主な副作用は下痢・吐き気・腹痛などの消化器症状、頭痛・不眠症・めまいなどの神経症状、発疹、全身の力が入らなくなる無力症などです。他にもまれに不安やうつなどの精神症状、性欲や食欲の減退、強い眠気、便秘などが起こることもあります。

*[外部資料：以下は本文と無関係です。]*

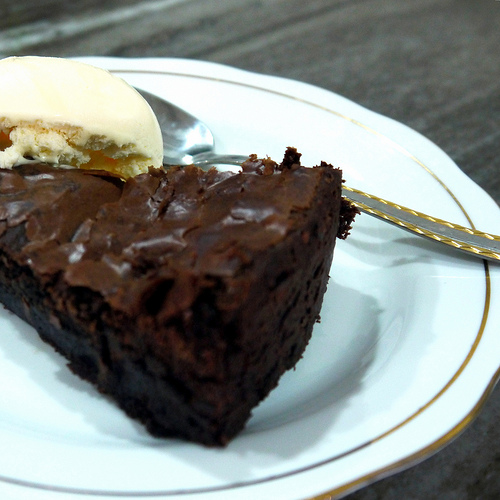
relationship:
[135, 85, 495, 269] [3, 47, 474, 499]
spoon on plate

腎臓が弱い方は、副作用が出やすくなったり強まったりしやすくなります。他剤との併用において、併用薬の副作用が出ることもありますので、注意が必要です。副作用が強く出たり続いたりする場合は、医師に相談しましょう。

重大な副作用

以下のような重大な副作用が、ごくまれな頻度で報告されています。万が一、体調に異変を感じた場合は、すぐに医師や薬剤師に相談してください。

乳酸アシドーシス

血液中の乳酸が過剰に増えて血液が酸性に傾いている危険な状態です。初期症状として胃腸症状(吐き気、嘔吐、腹痛、下痢)や倦怠感、筋肉痛が出ます。悪化すると過呼吸や低血圧、低体温、脱水、昏睡など命に係わる症状となります。

重度の肝腫大(脂肪肝)

本剤によって薬物性肝障害が起こり、肝臓が多量の脂肪付着によって大きく腫れた状態です。自覚症状として腹部不快感、白目や皮膚が黄色くなる黄疸、むくみ、食欲不振、腹水(お腹に水が溜まって大きく腫れる状態)などが出ます。

エムトリシタビンの使用上の注意点

この項目では、エムトリシタビンの使用に際して特に注意が必要な方や、併用に注意すべき薬について説明します。該当する方や併用薬がある場合は、必ず医師または薬剤師に相談してください。

使用に注意が必要な人

B型肝炎ウイルス感染を合併している方

本剤の服用を中断する時に、B型慢性肝炎がぶり返す恐れがあります。特に自覚症状が強く出ているB型慢性肝炎の場合、本剤の服用中止により、重症化する恐れがあります。

中等度以上の腎機能障害がある方

本剤の排出が遅れ、濃度が上がって作用が強まります。

妊婦

妊婦または妊娠している可能性のある女性は、医師が使用によるメリット・デメリットを比較したうえで使用可否を判断します。

授乳婦

本剤の服用中は授乳を避けてください。エムトリシタビンはヒト乳汁への移行が報告されています。乳児へのHIV感染も懸念されるため、母乳を与えることは控えるべきです。

小児等

お子様に関しては有効性および安全性が確立されていません。

高齢者

お年寄りは肝臓や腎臓の機能が低下し、薬の排出が遅れて作用が強まる恐れがあります。他の病気を併発することも多いので、合併症や併用薬にも注意が必要です。

併用に注意が必要な薬

エムトリシタビンと組み合わせが悪い薬はありません。